Hernandez Galicia built the oil workers union into an empire and has been accused of running a parallel government in oil producing areas of the country. He turned oil workers into an elite among organized labor, with wages up to eight times higher than other workers, inexpensive union stores, subsidized housing and even union funeral homes. In exchange, he provided the government with stability in a strategic industry.

He and Salinas are longtime foes. As secretary of budget and planning under the previous administration, Salinas issued an order to end the traditional practice of automatically granting 50% of oil company construction contracts to the union.
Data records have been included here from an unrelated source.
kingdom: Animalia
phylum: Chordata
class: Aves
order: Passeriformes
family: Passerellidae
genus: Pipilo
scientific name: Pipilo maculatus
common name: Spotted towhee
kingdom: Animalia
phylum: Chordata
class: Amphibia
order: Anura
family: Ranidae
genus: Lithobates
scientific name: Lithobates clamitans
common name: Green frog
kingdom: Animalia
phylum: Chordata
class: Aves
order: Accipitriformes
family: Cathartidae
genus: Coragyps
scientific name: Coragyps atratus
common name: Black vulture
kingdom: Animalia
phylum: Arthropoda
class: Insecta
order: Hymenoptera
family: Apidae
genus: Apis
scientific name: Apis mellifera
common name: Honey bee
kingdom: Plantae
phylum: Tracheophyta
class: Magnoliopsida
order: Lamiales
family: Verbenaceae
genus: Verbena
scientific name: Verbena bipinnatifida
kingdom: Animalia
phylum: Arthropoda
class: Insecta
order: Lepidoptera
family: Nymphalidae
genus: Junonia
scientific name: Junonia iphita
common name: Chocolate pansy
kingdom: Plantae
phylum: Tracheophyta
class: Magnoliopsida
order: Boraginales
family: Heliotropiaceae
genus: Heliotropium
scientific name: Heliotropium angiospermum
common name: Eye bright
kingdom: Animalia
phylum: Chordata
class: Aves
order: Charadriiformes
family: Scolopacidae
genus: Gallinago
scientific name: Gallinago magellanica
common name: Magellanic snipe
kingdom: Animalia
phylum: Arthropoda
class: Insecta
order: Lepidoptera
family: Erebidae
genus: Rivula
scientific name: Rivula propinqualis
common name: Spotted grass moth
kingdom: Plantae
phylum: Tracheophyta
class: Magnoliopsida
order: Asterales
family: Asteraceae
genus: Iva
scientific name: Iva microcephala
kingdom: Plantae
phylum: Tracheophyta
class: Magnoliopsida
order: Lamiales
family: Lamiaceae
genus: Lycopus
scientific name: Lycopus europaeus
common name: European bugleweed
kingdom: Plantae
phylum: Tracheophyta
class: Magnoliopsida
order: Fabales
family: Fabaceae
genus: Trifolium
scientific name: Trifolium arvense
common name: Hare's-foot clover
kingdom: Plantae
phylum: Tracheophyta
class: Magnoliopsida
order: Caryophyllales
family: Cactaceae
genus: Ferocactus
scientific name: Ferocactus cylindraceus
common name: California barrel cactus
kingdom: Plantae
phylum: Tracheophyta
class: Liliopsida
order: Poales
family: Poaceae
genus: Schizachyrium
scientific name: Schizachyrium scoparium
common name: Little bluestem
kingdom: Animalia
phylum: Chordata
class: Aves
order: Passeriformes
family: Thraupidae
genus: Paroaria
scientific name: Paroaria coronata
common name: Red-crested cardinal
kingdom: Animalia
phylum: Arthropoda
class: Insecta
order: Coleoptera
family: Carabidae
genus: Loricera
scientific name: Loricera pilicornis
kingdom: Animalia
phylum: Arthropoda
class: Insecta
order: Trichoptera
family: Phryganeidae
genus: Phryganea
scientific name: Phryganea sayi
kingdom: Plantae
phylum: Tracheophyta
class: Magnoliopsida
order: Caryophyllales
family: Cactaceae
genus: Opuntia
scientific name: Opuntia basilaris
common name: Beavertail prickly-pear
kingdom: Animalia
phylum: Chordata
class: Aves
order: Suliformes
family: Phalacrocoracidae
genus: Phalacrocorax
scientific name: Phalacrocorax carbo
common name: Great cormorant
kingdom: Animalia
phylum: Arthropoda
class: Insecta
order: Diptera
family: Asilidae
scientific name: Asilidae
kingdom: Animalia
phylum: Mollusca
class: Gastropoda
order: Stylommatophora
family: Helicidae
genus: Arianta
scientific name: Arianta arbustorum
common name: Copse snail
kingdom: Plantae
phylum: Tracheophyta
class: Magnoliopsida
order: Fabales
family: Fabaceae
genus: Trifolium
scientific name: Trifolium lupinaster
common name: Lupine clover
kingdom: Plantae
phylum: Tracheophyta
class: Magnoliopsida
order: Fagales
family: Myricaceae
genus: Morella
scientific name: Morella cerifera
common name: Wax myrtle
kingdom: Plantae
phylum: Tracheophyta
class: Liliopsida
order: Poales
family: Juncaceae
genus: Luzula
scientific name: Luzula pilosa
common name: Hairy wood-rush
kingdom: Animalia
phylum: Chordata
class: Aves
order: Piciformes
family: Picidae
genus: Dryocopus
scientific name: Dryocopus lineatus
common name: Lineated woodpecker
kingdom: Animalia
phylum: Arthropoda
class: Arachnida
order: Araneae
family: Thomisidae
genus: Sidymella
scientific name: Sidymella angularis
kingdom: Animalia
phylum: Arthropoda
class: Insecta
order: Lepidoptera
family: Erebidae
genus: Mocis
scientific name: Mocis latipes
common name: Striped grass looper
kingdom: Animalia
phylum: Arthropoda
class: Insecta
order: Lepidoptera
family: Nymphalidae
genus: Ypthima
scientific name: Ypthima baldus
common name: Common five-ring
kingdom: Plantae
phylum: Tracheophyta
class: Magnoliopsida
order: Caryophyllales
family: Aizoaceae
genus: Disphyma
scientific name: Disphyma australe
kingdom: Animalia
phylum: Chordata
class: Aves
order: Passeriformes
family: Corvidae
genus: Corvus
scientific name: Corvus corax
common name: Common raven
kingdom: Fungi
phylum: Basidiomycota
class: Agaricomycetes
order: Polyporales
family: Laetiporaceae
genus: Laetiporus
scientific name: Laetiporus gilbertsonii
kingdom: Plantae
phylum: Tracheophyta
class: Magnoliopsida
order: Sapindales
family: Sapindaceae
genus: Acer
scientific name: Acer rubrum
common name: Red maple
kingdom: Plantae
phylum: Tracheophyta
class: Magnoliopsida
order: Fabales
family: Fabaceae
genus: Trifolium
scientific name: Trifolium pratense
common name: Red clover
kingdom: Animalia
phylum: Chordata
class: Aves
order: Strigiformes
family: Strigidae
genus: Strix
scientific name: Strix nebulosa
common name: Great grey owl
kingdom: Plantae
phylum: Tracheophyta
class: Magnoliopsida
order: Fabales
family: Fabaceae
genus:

However, the union retained its right to receive 2% of the value of all union contracts for “social works.” Sources said the union is worth hundreds of millions of dollars.

Hernandez Galicia has long urged Pemex to buy its own fleet of oil tankers, so that he could unionize those workers, too, and increase his already immense power. Salinas, meanwhile, has proposed breaking the giant oil monopoly into several companies, which potentially would diminish the union’s power.

Before Salinas was inaugurated, members of the oil union who hold seats in the federal Chamber of Deputies publicly accused former Pemex chief Mario Ramon Beteta of having embezzled $49 million in a 1985 deal to buy two Yugoslav-built oil tankers. The charge was seen as a power play and challenge to Salinas. A month later, the PRI-controlled chamber dropped the case.

Union leaders viewed Tuesday’s arrest as revenge.

A source close to the union who declined to be identified said Hernandez Galicia had told oil workers at a meeting in Tampico on Sunday that he had new evidence against Beteta. The source said the arrest was a preemptive strike.